GlossaryTotal non-current assets

Total non-current assets

Also known as: long-term assets

Total non-current assets is the sum of all assets the company expects to hold and benefit from for longer than twelve months. It aggregates property plant and equipment, intangible assets, goodwill, and other long-term assets into a single subtotal on the balance sheet.

It represents the long-term capital base of the business, the accumulated result of investment decisions made over many years. Its composition tells you more about the nature and strategic posture of a business than almost any other single figure on the balance sheet.

A capital-intensive manufacturer or utility will show a total non-current asset base dominated by property plant and equipment, reflecting decades of physical infrastructure investment. A technology company will show intangibles and goodwill reflecting a history of acquisition-led growth. A holding company will show equity method investments reflecting a portfolio of minority stakes. An asset-light software business may show a surprisingly thin non-current asset base relative to its revenue and market value precisely because its most valuable assets, its software, brand, and talent, are largely absent from the balance sheet under current accounting standards.
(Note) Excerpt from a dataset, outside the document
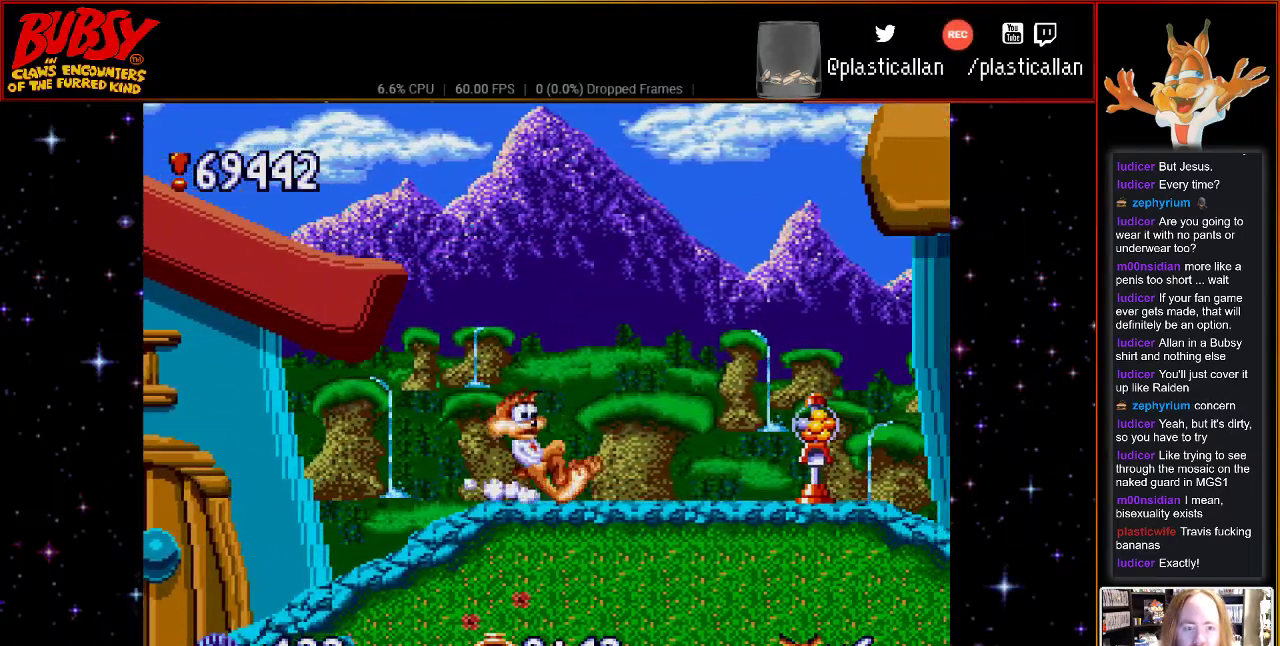
{"buttons": ["DPAD_RIGHT"], "events": [[183, "DPAD_RIGHT", "down"]]}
The ratio of non-current assets to total assets is a rough but useful indicator of capital intensity and operational flexibility. Businesses with a high proportion of non-current assets have significant fixed cost structures and limited ability to rapidly shrink their asset base in a downturn. Those with low non-current asset ratios can scale up and down more fluidly.

Return on assets and return on invested capital both incorporate non-current assets in their denominators, making the size and composition of the long-term asset base a direct input into how efficiently management is judged to be deploying the capital entrusted to it by shareholders and creditors.